Request: Put the lines of the material below into a numbered list, skipping any blank lines. Leave the pictures out of the answer.

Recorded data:
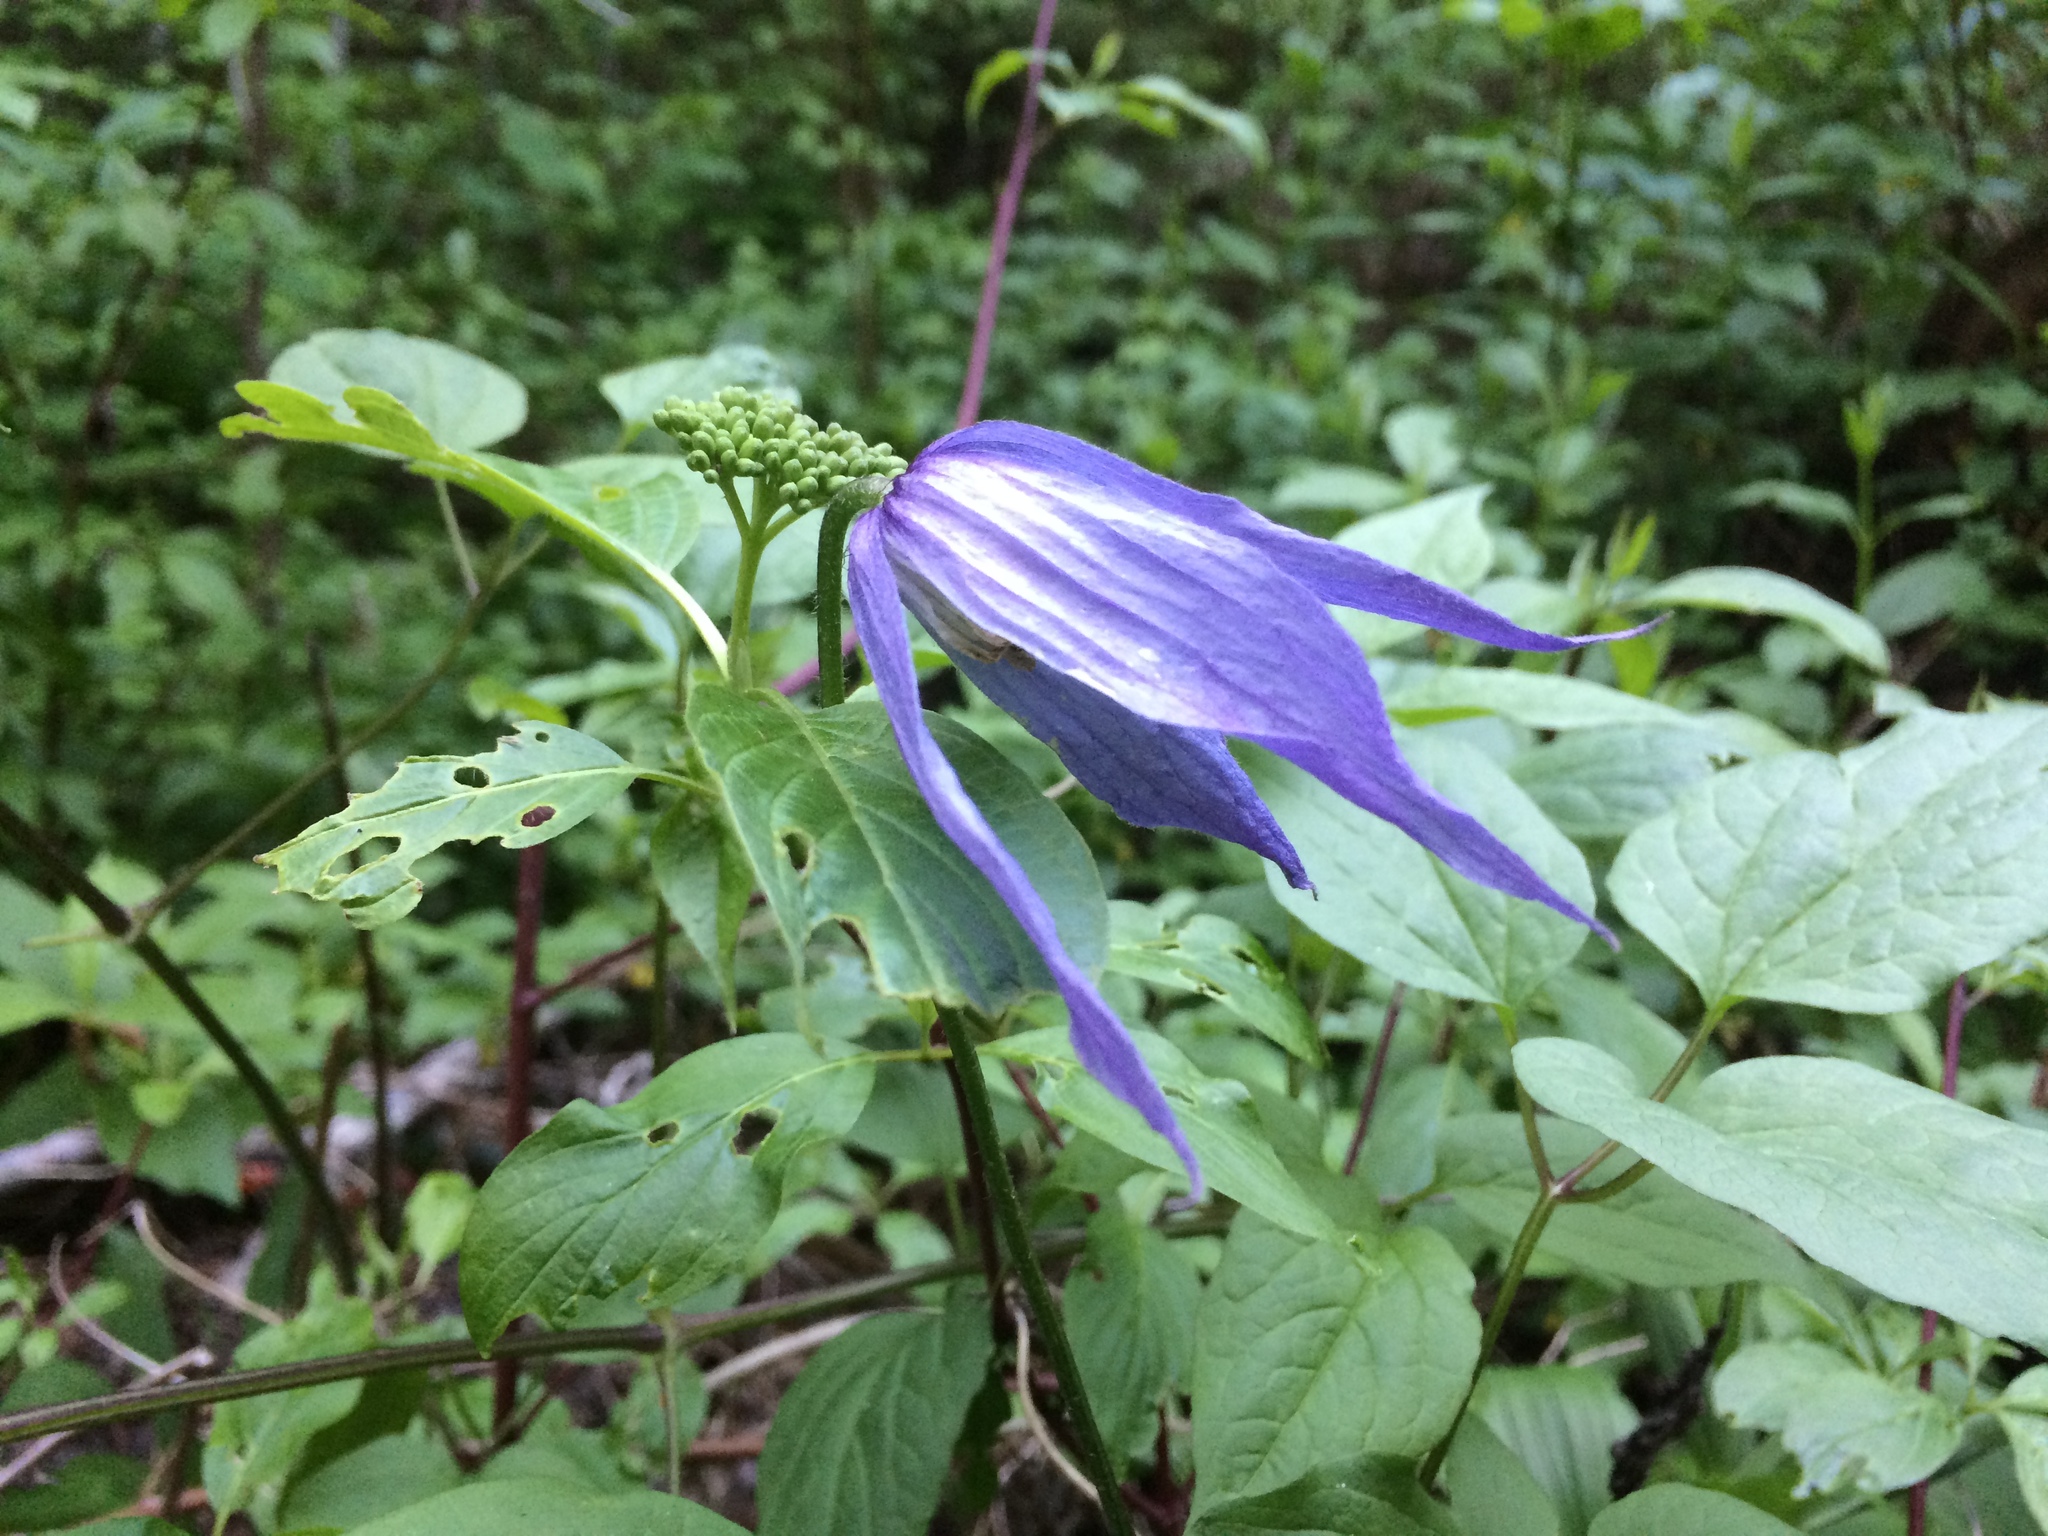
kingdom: Plantae
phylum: Tracheophyta
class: Magnoliopsida
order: Ranunculales
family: Ranunculaceae
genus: Clematis
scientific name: Clematis occidentalis
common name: Purple clematis
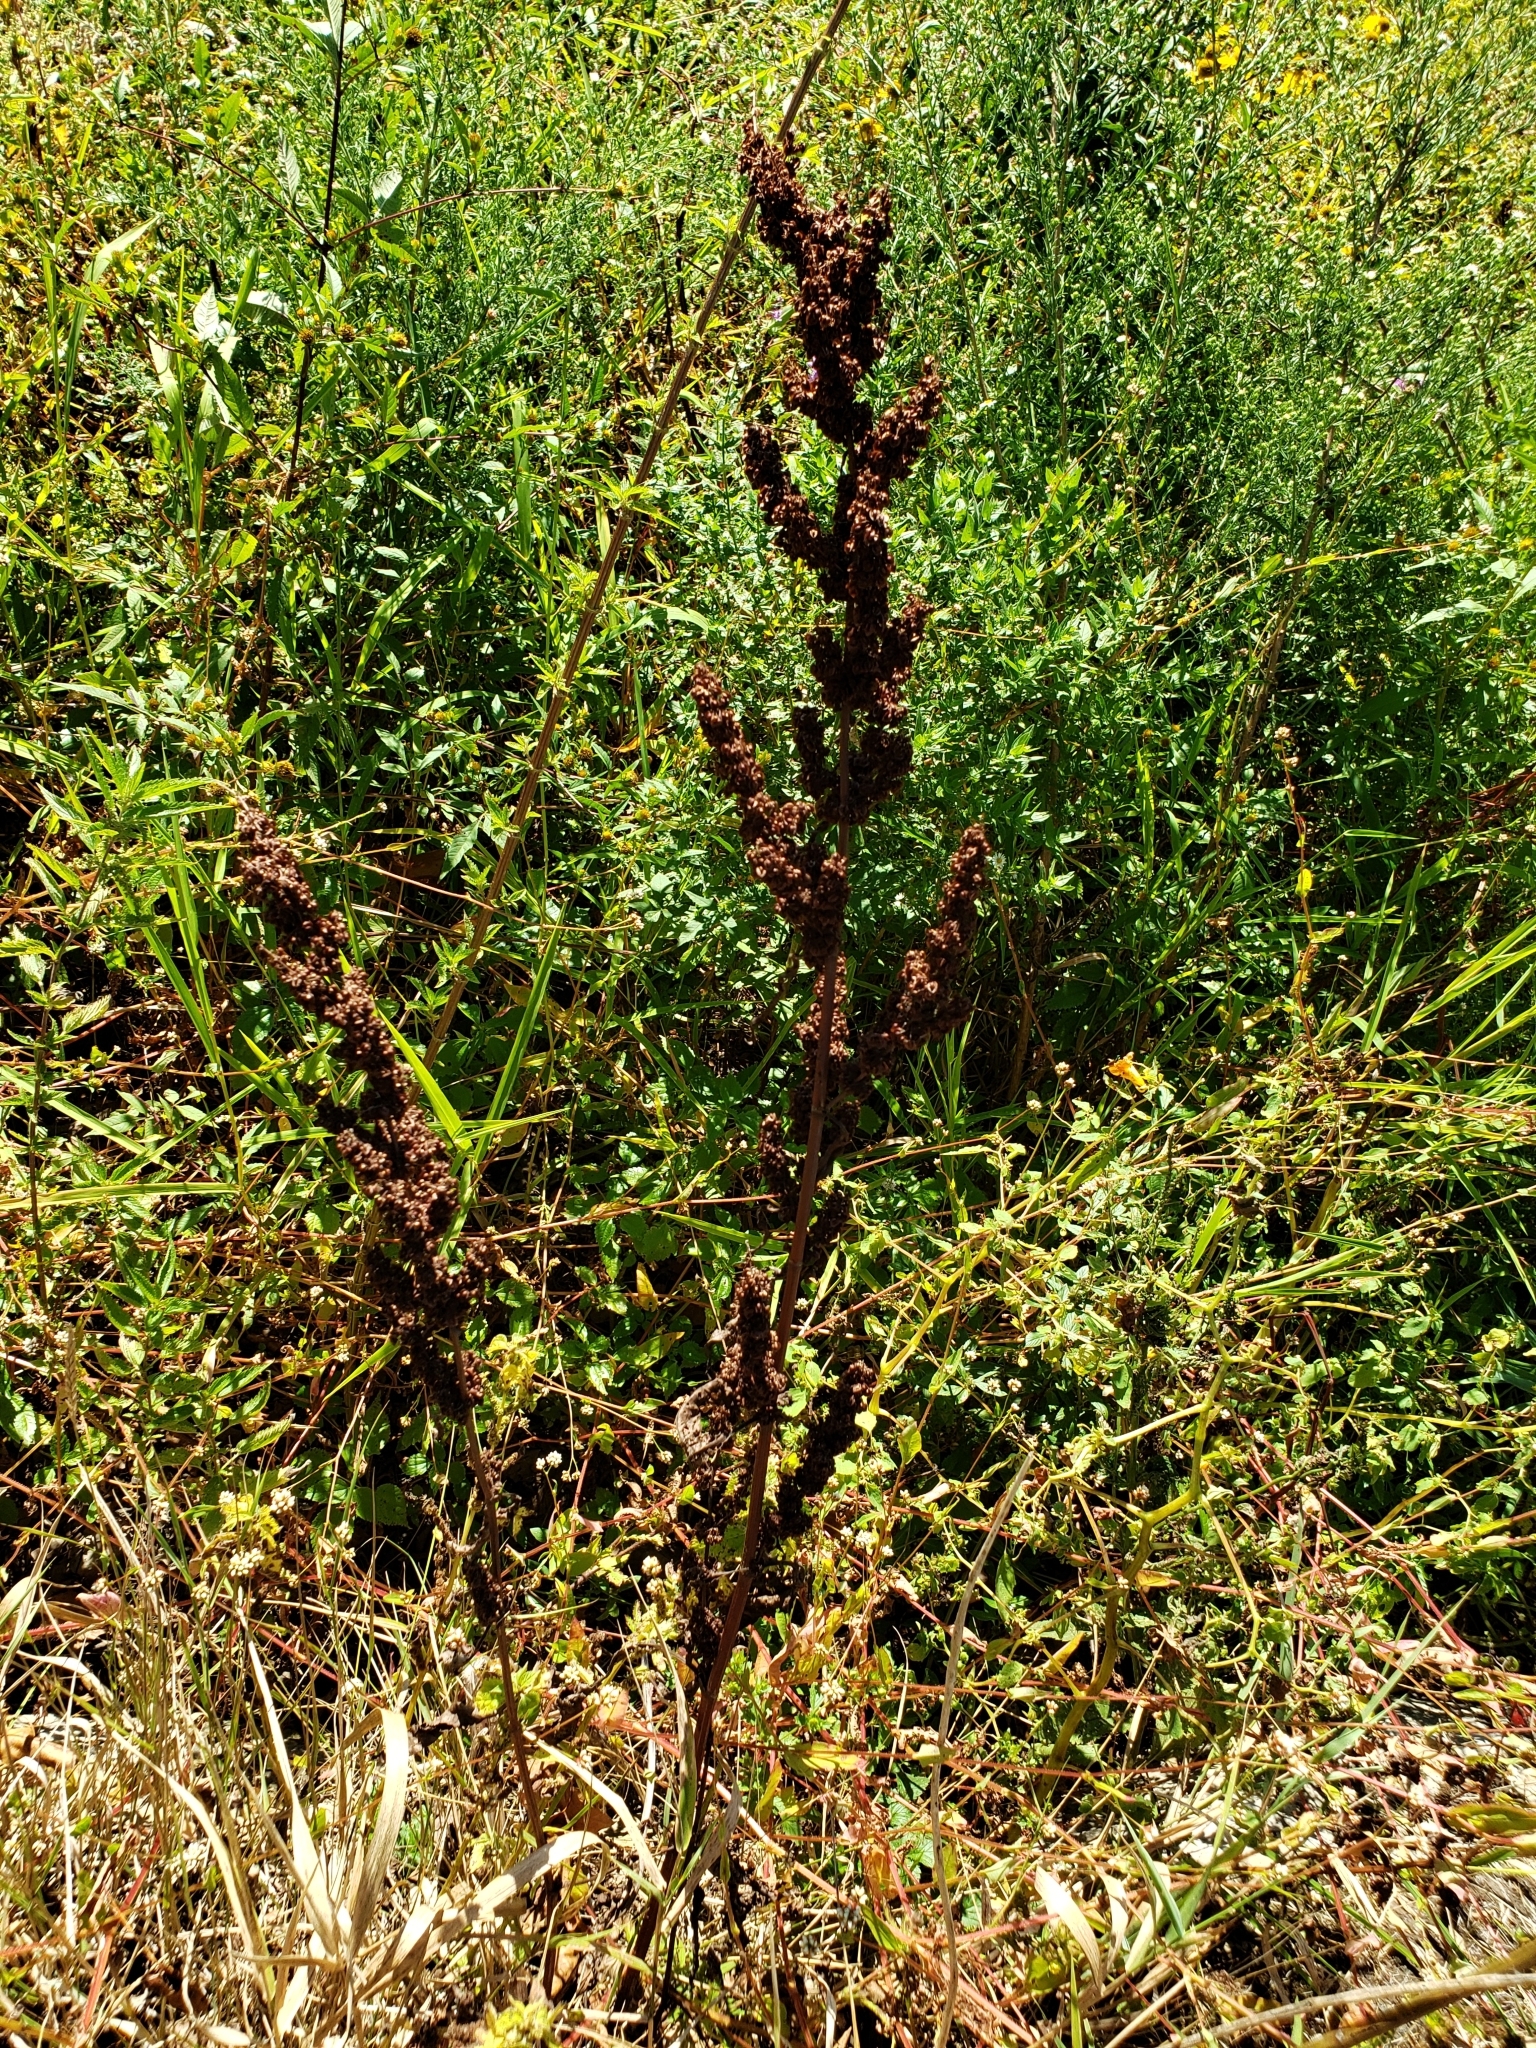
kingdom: Plantae
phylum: Tracheophyta
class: Magnoliopsida
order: Caryophyllales
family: Polygonaceae
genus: Rumex
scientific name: Rumex crispus
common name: Curled dock
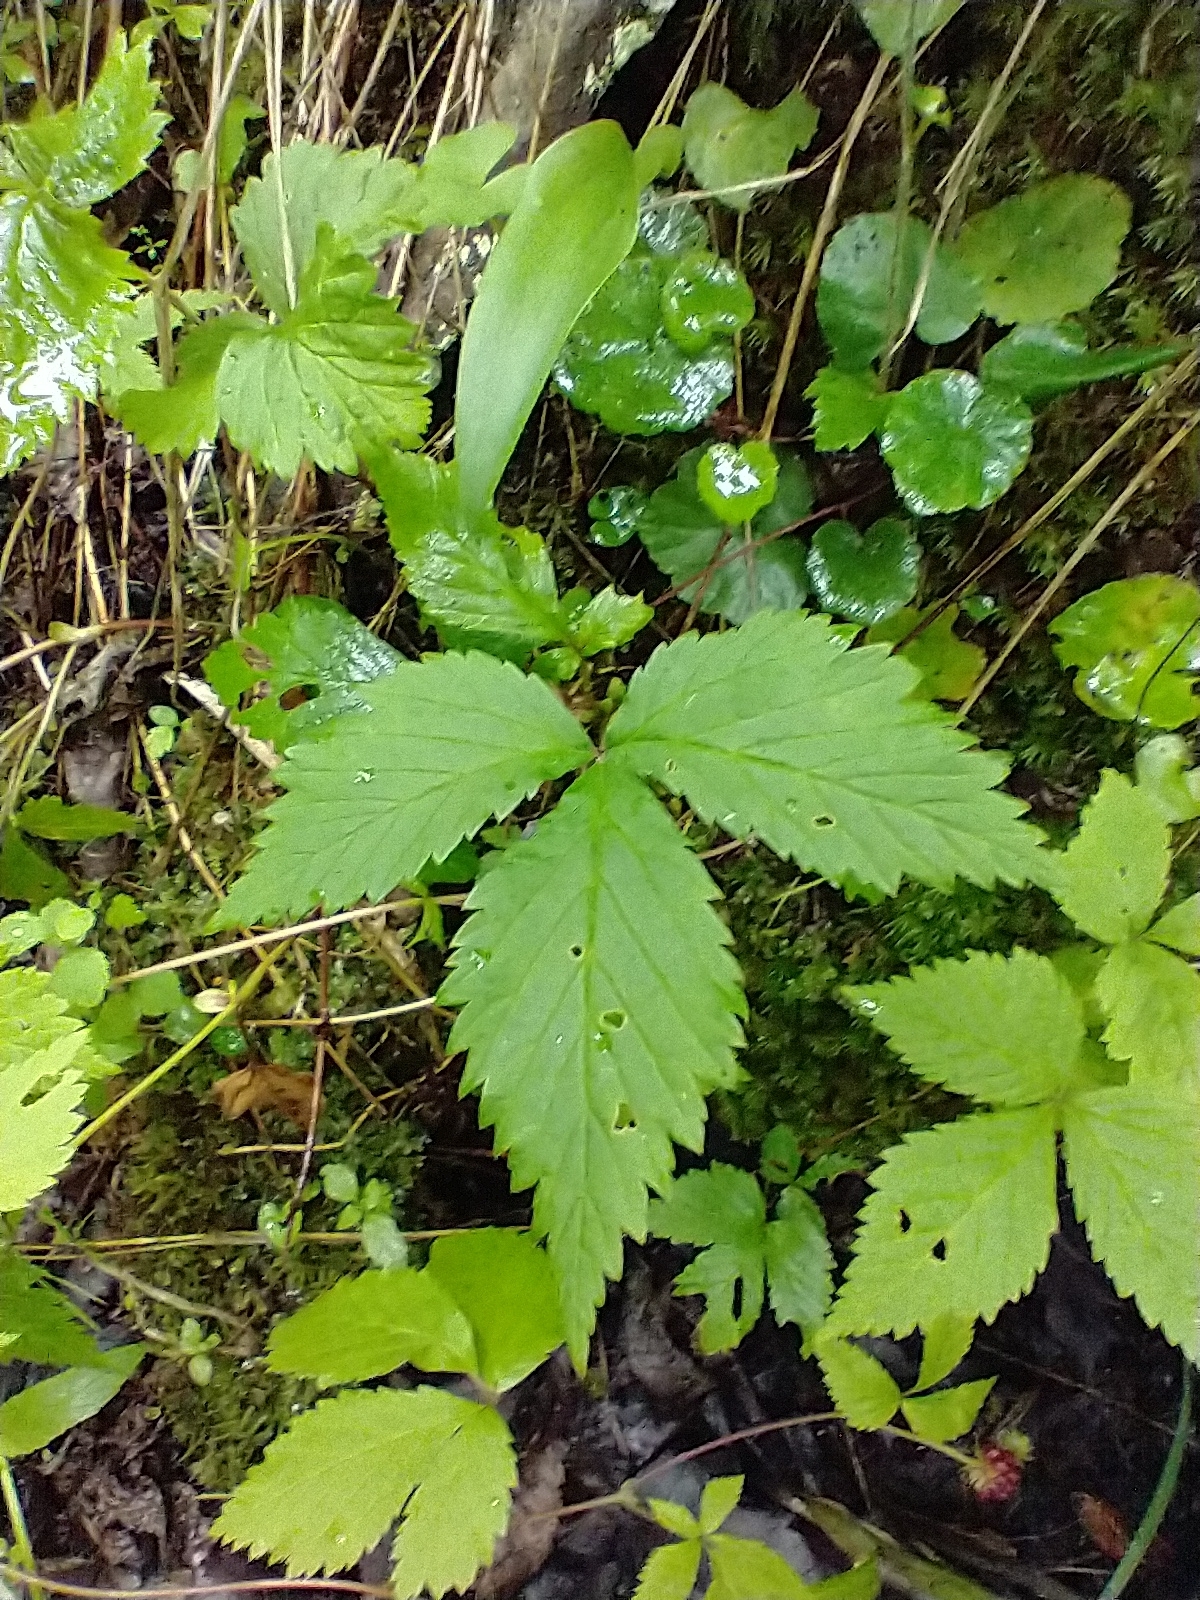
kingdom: Plantae
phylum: Tracheophyta
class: Magnoliopsida
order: Rosales
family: Rosaceae
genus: Rubus
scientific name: Rubus pubescens
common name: Dwarf raspberry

Finished exercise:
1. kingdom: Plantae
2. phylum: Tracheophyta
3. class: Magnoliopsida
4. order: Ranunculales
5. family: Ranunculaceae
6. genus: Clematis
7. scientific name: Clematis occidentalis
8. common name: Purple clematis
9. kingdom: Plantae
10. phylum: Tracheophyta
11. class: Magnoliopsida
12. order: Caryophyllales
13. family: Polygonaceae
14. genus: Rumex
15. scientific name: Rumex crispus
16. common name: Curled dock
17. kingdom: Plantae
18. phylum: Tracheophyta
19. class: Magnoliopsida
20. order: Rosales
21. family: Rosaceae
22. genus: Rubus
23. scientific name: Rubus pubescens
24. common name: Dwarf raspberry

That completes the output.